* start Dataset *
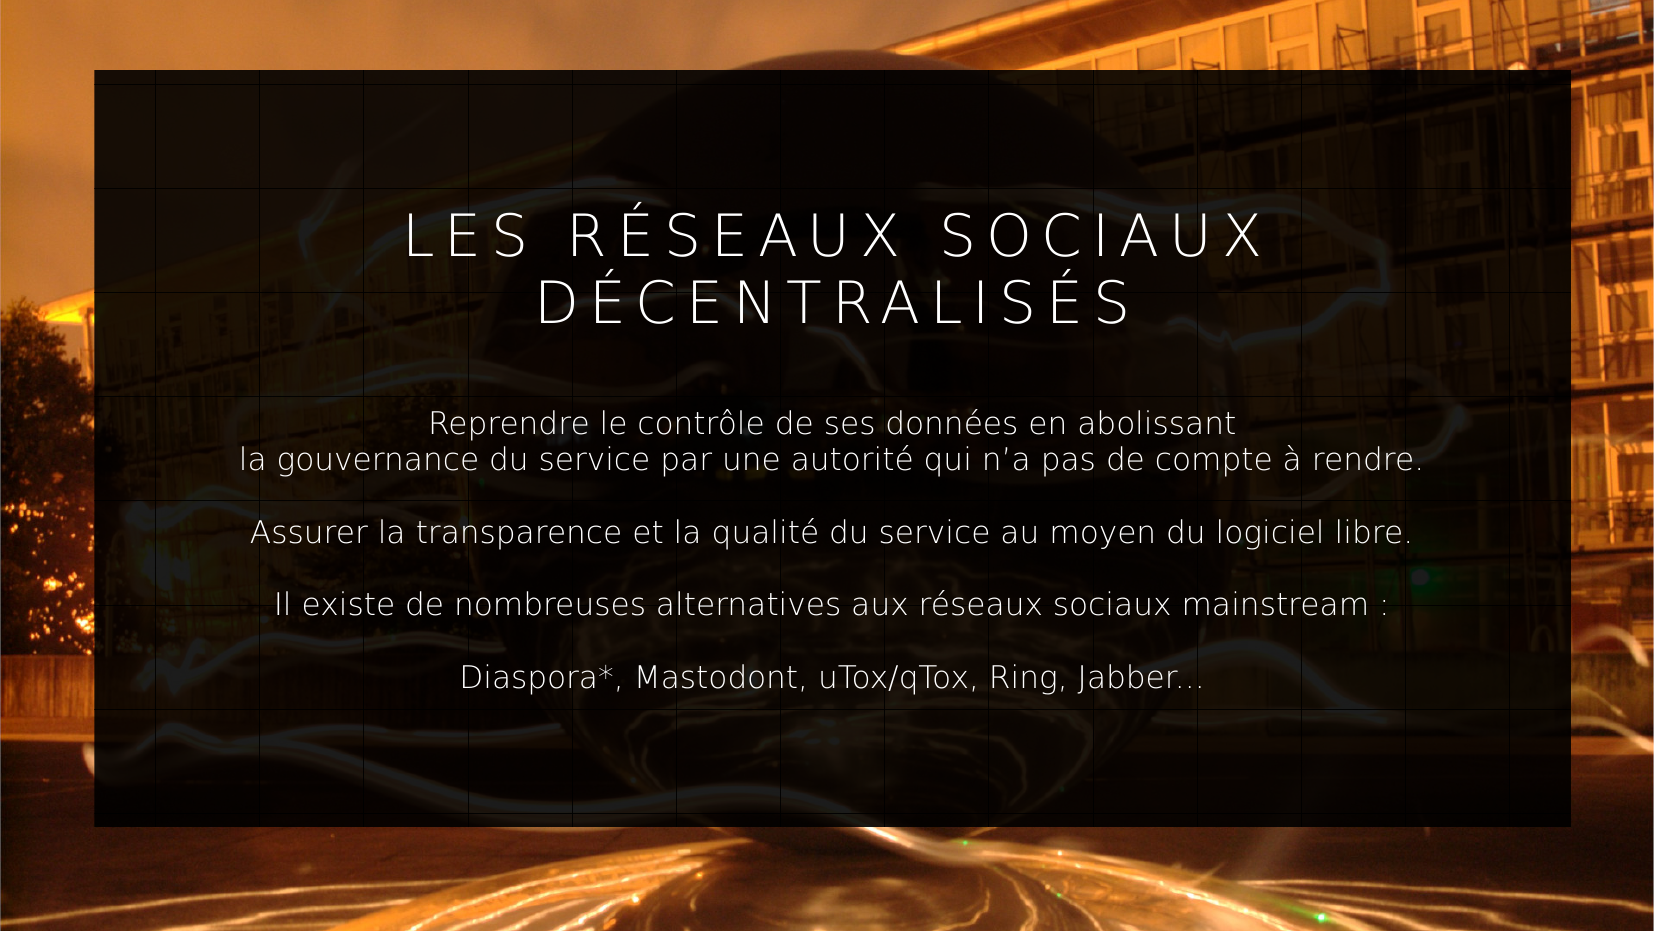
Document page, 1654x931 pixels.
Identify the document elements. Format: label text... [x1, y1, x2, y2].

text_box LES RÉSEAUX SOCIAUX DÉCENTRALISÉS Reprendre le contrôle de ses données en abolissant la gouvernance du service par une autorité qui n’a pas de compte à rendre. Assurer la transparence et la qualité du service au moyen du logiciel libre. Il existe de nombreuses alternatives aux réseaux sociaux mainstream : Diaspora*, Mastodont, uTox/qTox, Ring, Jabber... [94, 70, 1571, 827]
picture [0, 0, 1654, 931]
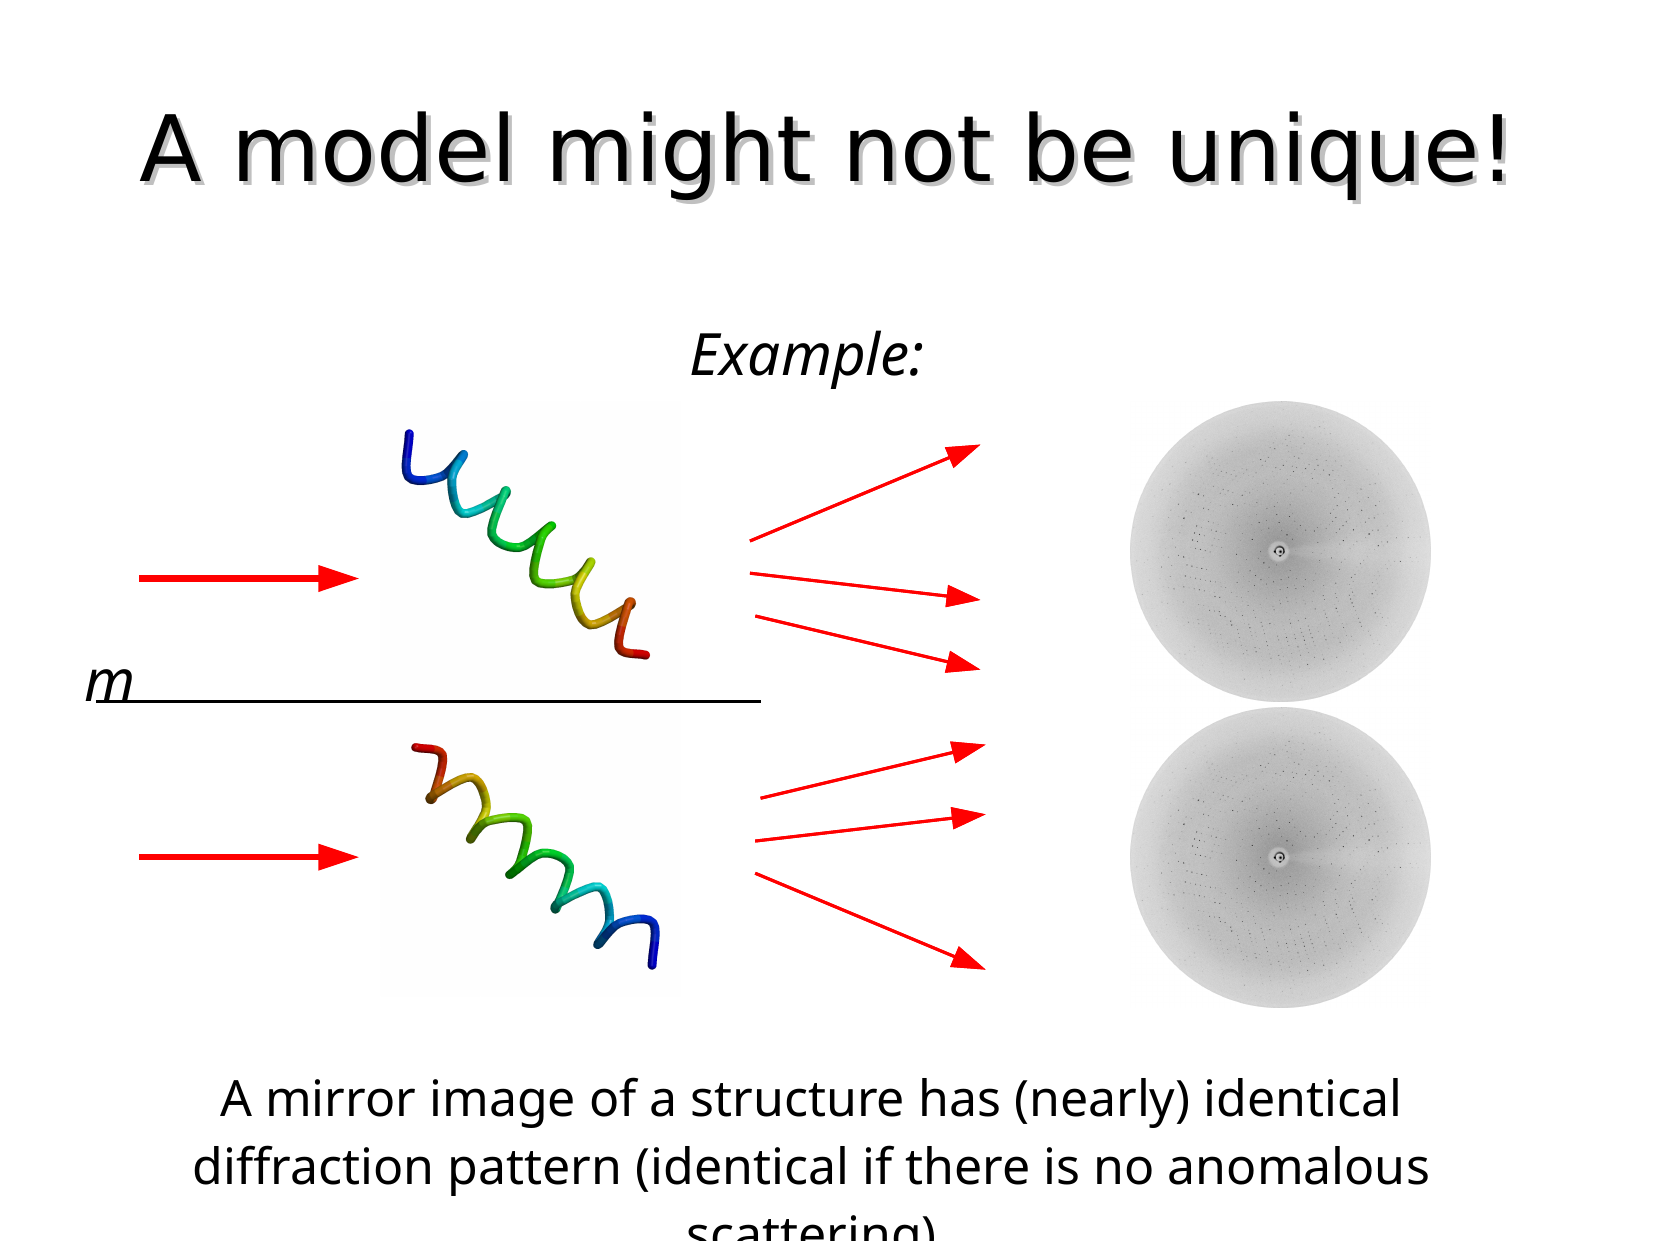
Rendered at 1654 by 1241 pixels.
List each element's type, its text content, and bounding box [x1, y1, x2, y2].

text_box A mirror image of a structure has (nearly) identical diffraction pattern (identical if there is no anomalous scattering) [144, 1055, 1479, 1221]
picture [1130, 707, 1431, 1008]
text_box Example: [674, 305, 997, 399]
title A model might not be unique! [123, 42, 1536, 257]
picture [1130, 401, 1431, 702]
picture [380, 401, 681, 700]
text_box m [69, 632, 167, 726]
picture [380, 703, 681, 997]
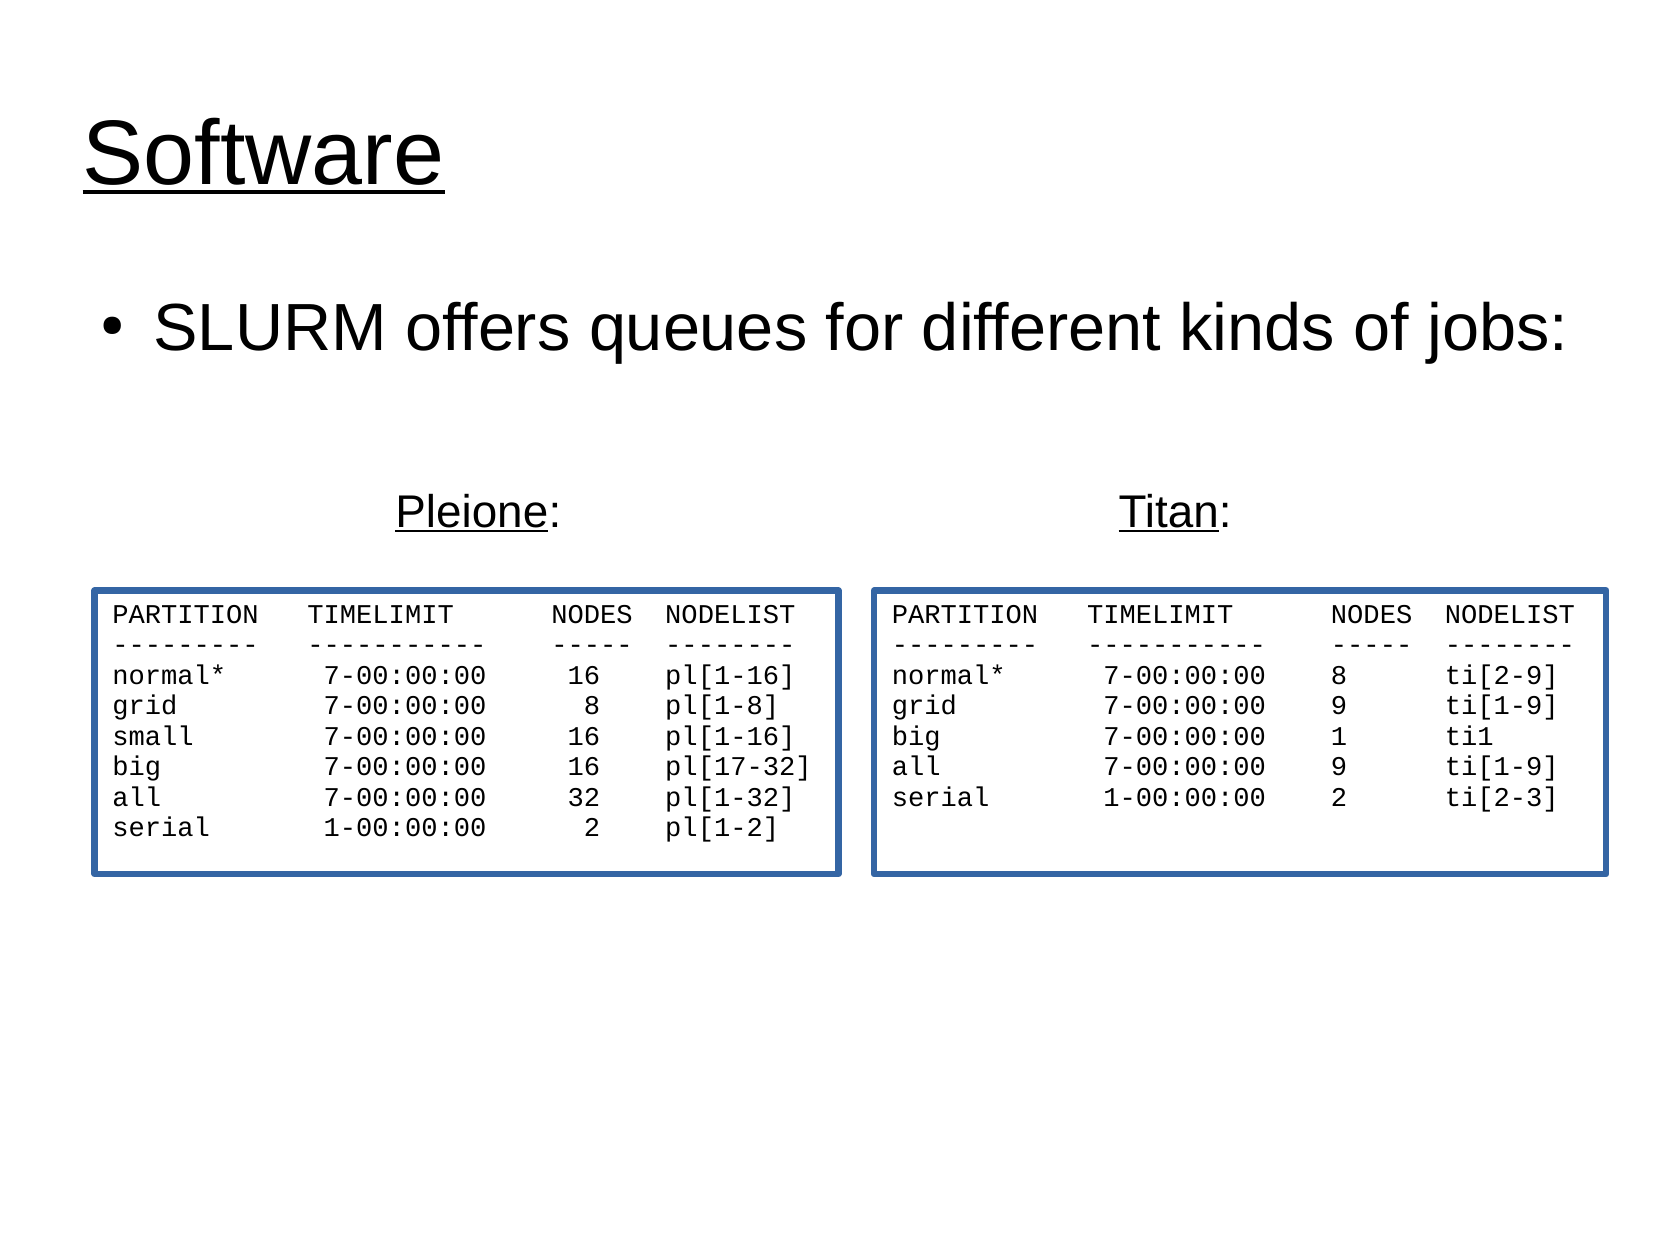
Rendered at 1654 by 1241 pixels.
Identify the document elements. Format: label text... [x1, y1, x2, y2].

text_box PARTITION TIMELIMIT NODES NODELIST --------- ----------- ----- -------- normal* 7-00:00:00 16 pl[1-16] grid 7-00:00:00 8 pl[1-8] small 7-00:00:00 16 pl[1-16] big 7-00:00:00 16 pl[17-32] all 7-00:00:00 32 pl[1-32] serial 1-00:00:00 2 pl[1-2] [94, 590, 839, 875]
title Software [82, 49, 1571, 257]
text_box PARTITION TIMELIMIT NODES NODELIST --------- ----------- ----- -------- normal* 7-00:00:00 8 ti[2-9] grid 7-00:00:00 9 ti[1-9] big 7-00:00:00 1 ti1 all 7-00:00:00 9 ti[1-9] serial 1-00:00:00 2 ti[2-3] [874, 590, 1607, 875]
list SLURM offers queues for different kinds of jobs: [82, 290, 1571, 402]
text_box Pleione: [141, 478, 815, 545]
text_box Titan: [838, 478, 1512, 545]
* end Dataset *
Write out every line of the listing above word for word, leaving the pictures out of your answer.

Document page, 1654x931 pixels.
Identify the document elements. Format: label text... [x1, y1, x2, y2].

text_box LES RÉSEAUX SOCIAUX DÉCENTRALISÉS Reprendre le contrôle de ses données en abolissant la gouvernance du service par une autorité qui n’a pas de compte à rendre. Assurer la transparence et la qualité du service au moyen du logiciel libre. Il existe de nombreuses alternatives aux réseaux sociaux mainstream : Diaspora*, Mastodont, uTox/qTox, Ring, Jabber... [94, 70, 1571, 827]
picture [0, 0, 1654, 931]
Rendered at 1654 by 1241 pixels.
List each element's type, its text content, and bounding box [x1, y1, x2, y2].

text_box A mirror image of a structure has (nearly) identical diffraction pattern (identical if there is no anomalous scattering) [144, 1055, 1479, 1221]
picture [1130, 707, 1431, 1008]
text_box Example: [674, 305, 997, 399]
title A model might not be unique! [123, 42, 1536, 257]
picture [1130, 401, 1431, 702]
picture [380, 401, 681, 700]
text_box m [69, 632, 167, 726]
picture [380, 703, 681, 997]
Rendered at 1654 by 1241 pixels.
Identify the document elements. Format: label text... [x1, y1, x2, y2].

text_box PARTITION TIMELIMIT NODES NODELIST --------- ----------- ----- -------- normal* 7-00:00:00 16 pl[1-16] grid 7-00:00:00 8 pl[1-8] small 7-00:00:00 16 pl[1-16] big 7-00:00:00 16 pl[17-32] all 7-00:00:00 32 pl[1-32] serial 1-00:00:00 2 pl[1-2] [94, 590, 839, 875]
title Software [82, 49, 1571, 257]
text_box PARTITION TIMELIMIT NODES NODELIST --------- ----------- ----- -------- normal* 7-00:00:00 8 ti[2-9] grid 7-00:00:00 9 ti[1-9] big 7-00:00:00 1 ti1 all 7-00:00:00 9 ti[1-9] serial 1-00:00:00 2 ti[2-3] [874, 590, 1607, 875]
list SLURM offers queues for different kinds of jobs: [82, 290, 1571, 402]
text_box Pleione: [141, 478, 815, 545]
text_box Titan: [838, 478, 1512, 545]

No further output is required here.